"Agora, sou eu que tento esconder o meu crime - estou eu a perder a razão. Sim, tento escindê-lo. Por vergonha? Provavelmente. É lógico: todo o criminoso tem medo de ser apanhado. Por que motivo eu, que cometi o maior dos crimes, não teria também medo de ser apanhado?
O maior dos crimes. Uma doença mental é sempre o pior dos crimes. Neste caso uma que nos apaga o cérebro como uma borracha a palavras mal escritas.
"Lembra-se do que fez ontem?"
"Não."
"Isso é o que dizem todos, para se fingirem inocentes."
E estarão certos, os nossos acusadores. Não me lembro do que fiz ontem, não me lembro que nome dar ao lavatório (por acaso ainda lembro, lavatório, era apenas um exemplo), não me lembro de nada. Querem melhor prova do crime?

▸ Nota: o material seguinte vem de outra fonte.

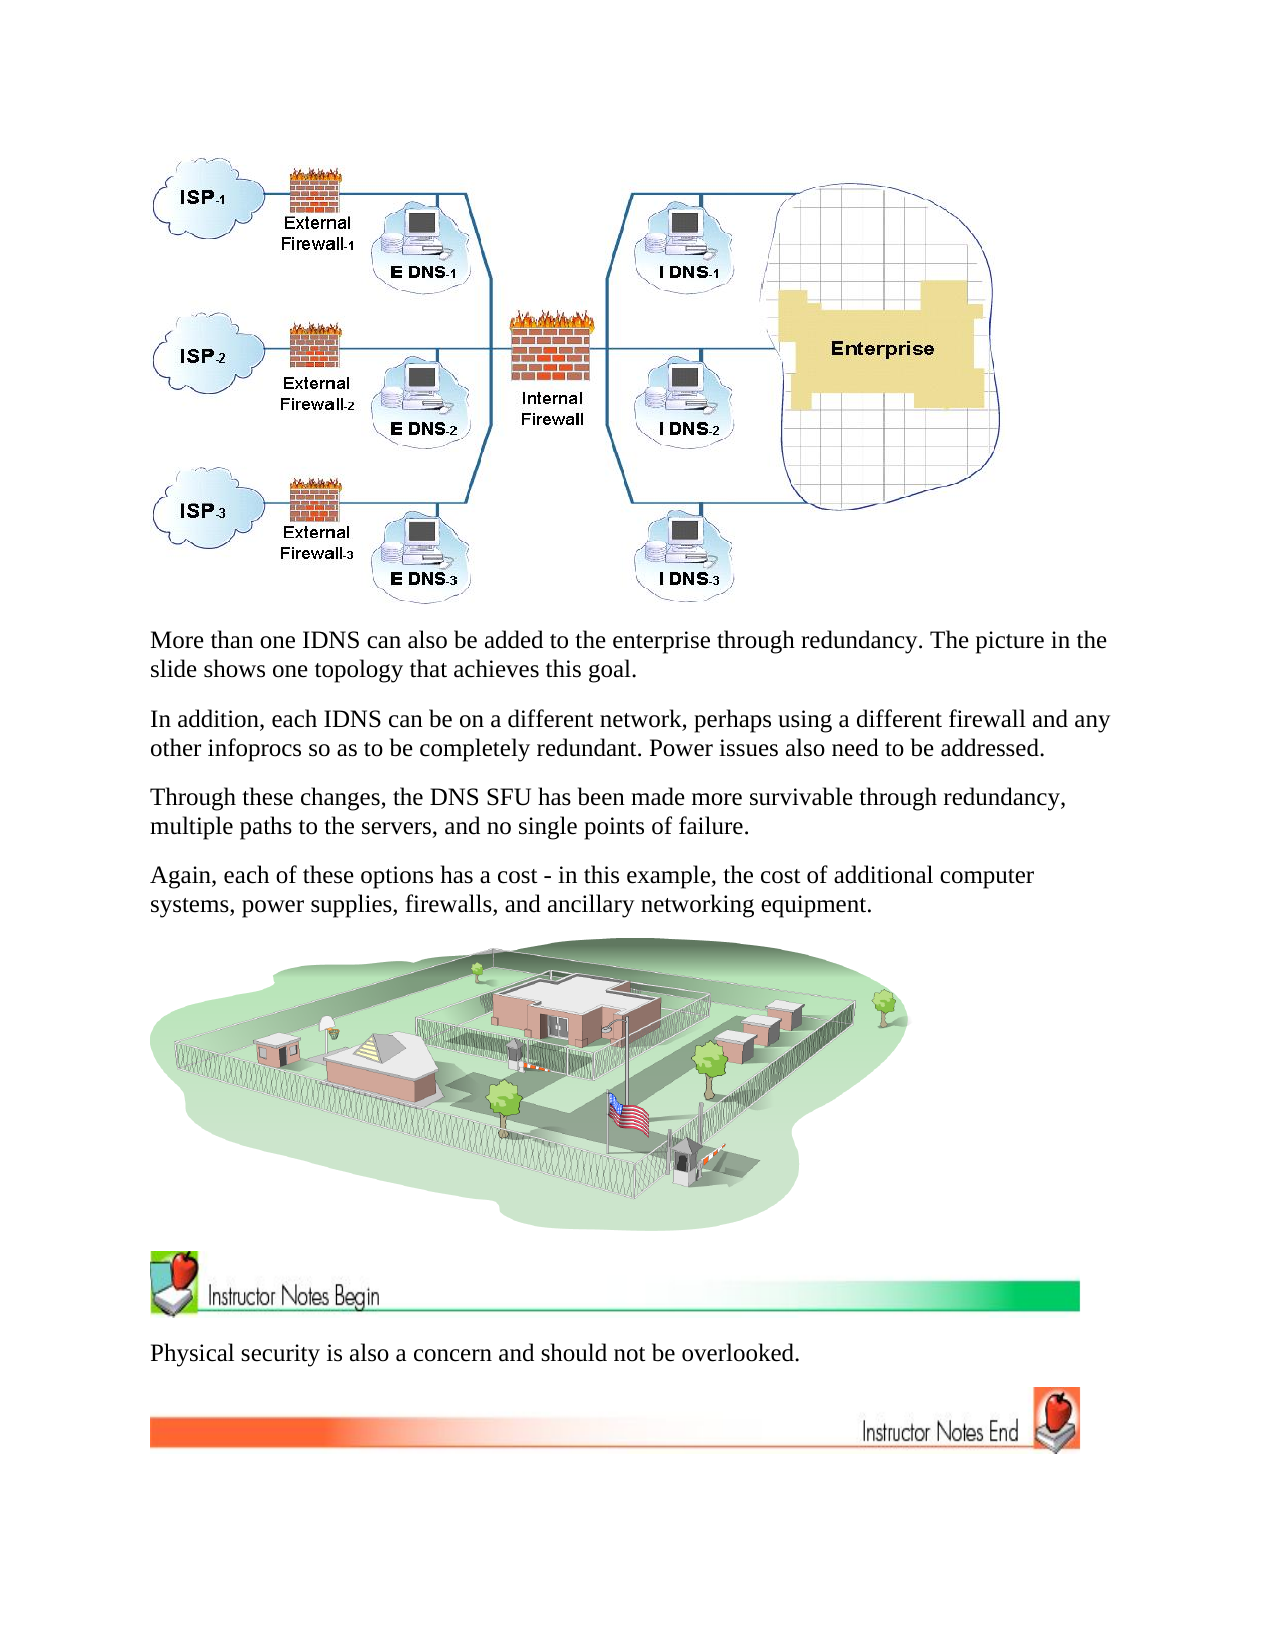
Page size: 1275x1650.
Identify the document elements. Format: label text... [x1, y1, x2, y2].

Agora, estremeço de medo a cada vez que vejo uma pessoa cumprimentar-me e tardo a reconhecê-la. Por enquanto tenho conseguido dissimular bem a doença. Mas... e quando não o conseguir mais fazer?
Até já tenho medo de me aproximar de espelhos. Não por medo de não ver lá o meu reflexo. Isso (ainda o sei) são os vampiros. Evito espelhos por um medo muito pior.
O medo de não me reconhecer ao espelho. De só lá encontrar, na imagem reflectida, sorrindo gorda e satisfeita, a doença."